What chance does bound paper, strong enough to prop up the family car, have against the "emerging technologies" of the information age?
The Dodo may not be coming back, but the same can't be said for textbooks. Their future is as secure as the need to learn.
Publishers of instructional materials ("new speak" for textbooks) rang up the largest gains in the $21 billion US book business last year. Sales to elementary schools increased 13 percent, college texts 7.4 percent.
British media conglomerate Pearson PLC just bought the textbook arm of Simon & Schuster for $3.6 billion. Education is the "great growth industry of our time," says a Pearson executive.
The company predicts 10 percent annual growth worldwide in sales of English language textbooks well into the next century.
Textbooks are with us from childhood. Close encounters begin in the elementary grades. So many, so heavy.
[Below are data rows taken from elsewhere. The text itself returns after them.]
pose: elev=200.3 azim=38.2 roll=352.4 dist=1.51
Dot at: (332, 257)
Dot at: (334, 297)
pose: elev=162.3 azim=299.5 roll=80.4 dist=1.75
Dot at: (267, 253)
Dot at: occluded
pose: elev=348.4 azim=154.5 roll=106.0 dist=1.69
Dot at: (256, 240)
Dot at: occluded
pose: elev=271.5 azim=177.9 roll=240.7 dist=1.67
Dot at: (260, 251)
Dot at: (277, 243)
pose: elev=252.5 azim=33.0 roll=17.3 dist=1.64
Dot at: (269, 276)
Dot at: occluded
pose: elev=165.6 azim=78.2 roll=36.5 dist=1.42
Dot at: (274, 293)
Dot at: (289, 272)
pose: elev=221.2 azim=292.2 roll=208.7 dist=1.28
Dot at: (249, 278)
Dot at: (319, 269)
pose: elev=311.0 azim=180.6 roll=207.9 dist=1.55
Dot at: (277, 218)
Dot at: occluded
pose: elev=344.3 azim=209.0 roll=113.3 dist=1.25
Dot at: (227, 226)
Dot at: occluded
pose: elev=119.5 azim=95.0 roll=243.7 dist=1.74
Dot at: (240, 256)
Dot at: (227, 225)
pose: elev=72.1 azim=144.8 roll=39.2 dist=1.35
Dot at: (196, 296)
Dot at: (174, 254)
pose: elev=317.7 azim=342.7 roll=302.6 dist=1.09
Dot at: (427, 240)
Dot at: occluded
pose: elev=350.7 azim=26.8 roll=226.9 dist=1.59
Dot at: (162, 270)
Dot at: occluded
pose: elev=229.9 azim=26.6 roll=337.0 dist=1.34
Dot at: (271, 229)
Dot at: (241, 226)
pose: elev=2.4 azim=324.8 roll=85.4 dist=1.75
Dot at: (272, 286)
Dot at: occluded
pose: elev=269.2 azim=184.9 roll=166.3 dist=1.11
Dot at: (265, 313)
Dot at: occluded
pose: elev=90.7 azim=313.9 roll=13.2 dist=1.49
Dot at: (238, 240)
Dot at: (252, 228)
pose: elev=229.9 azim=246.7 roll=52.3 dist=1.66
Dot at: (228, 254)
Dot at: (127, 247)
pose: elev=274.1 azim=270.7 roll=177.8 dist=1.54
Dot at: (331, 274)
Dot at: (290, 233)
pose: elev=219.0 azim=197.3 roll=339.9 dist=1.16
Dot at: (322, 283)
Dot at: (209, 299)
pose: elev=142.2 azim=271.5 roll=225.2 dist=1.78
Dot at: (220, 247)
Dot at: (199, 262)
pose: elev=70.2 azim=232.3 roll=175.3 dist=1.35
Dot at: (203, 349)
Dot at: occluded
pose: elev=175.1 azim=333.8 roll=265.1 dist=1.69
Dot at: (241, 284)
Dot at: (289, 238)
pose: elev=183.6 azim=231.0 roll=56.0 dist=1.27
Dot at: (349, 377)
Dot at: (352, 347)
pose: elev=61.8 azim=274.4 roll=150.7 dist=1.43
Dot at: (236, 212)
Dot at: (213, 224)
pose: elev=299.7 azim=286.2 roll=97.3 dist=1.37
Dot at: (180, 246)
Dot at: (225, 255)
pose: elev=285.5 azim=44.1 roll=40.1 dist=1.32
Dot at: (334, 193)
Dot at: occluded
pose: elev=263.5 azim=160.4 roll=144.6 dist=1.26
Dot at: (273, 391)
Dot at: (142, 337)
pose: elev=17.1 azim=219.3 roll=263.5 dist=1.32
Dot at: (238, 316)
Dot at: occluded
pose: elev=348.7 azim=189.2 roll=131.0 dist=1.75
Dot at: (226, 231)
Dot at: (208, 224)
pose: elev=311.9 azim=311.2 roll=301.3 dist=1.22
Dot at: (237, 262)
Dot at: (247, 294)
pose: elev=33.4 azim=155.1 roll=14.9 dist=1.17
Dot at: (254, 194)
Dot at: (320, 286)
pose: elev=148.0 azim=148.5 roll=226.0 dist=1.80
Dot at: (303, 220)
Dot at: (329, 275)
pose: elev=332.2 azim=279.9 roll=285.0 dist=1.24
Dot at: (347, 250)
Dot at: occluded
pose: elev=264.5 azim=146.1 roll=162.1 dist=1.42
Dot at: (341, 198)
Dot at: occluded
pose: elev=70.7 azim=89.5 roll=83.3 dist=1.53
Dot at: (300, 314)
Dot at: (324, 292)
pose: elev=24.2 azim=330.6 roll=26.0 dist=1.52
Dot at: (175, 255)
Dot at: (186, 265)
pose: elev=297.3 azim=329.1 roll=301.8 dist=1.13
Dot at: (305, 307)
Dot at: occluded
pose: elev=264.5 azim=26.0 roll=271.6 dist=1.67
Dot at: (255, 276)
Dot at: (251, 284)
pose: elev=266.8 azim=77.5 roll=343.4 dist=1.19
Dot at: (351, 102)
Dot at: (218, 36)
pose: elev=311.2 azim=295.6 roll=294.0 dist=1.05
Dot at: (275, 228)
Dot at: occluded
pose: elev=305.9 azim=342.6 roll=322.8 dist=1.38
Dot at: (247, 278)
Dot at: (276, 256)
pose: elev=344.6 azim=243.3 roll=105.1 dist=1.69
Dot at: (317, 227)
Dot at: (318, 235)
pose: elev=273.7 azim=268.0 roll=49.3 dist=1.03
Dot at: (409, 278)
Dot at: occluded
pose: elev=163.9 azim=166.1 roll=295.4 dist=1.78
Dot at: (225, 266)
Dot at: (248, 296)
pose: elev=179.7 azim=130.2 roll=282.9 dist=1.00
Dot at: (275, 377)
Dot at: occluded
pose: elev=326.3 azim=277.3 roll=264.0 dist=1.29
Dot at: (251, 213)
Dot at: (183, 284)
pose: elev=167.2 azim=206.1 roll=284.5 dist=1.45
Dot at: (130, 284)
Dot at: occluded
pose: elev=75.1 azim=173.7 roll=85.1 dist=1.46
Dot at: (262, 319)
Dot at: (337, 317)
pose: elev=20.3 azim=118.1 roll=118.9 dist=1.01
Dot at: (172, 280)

I remember hefting them as I left for school in the morning with my mother saying, "Do you have all your books and homework?"; and when I returned home in the afternoon, "Do you have all your books to do your homework?"
Like gravity, they existed.
In high school, then college, textbooks evolved into nocturnal creatures. They just worked better when the sun went down. Falling asleep pulling all-nighters usually meant nodding off with one, then waking up with it.
The bed in my freshman dorm was no different from most. Three classics piled on it: the Norton Anthology of Literature - matters of the heart printed on tissue-thin paper; "Economics," by Paul Samuelson, for Econ 101 and the world of commerce; "Understanding Poetry," by Cleanth Brooks and Robert Penn Warren, still my favorite.
My wife's college Shakespeare text has marginal notes better than a diary.
Substitute "textbook" for "friend" in Shakespeare's "Sonnet 30" and you glimpse the profound, lasting relationship lovers of ideas have with a book studied well:
"When to the sessions of sweet silent thought/ I summon up remembrance of things past,/ I sigh the lack of many a thing I sought/ And with old woes new wail my dear time's waste..../ But if the while I think on thee, dear friend/ All losses are restored, and sorrows end."
Maybe you didn't save your college textbooks. If so, take a close look at the textbooks your child or grandchild brings home. See them as cornerstones. Imagine what impressions they will leave 20 to 30 years hence.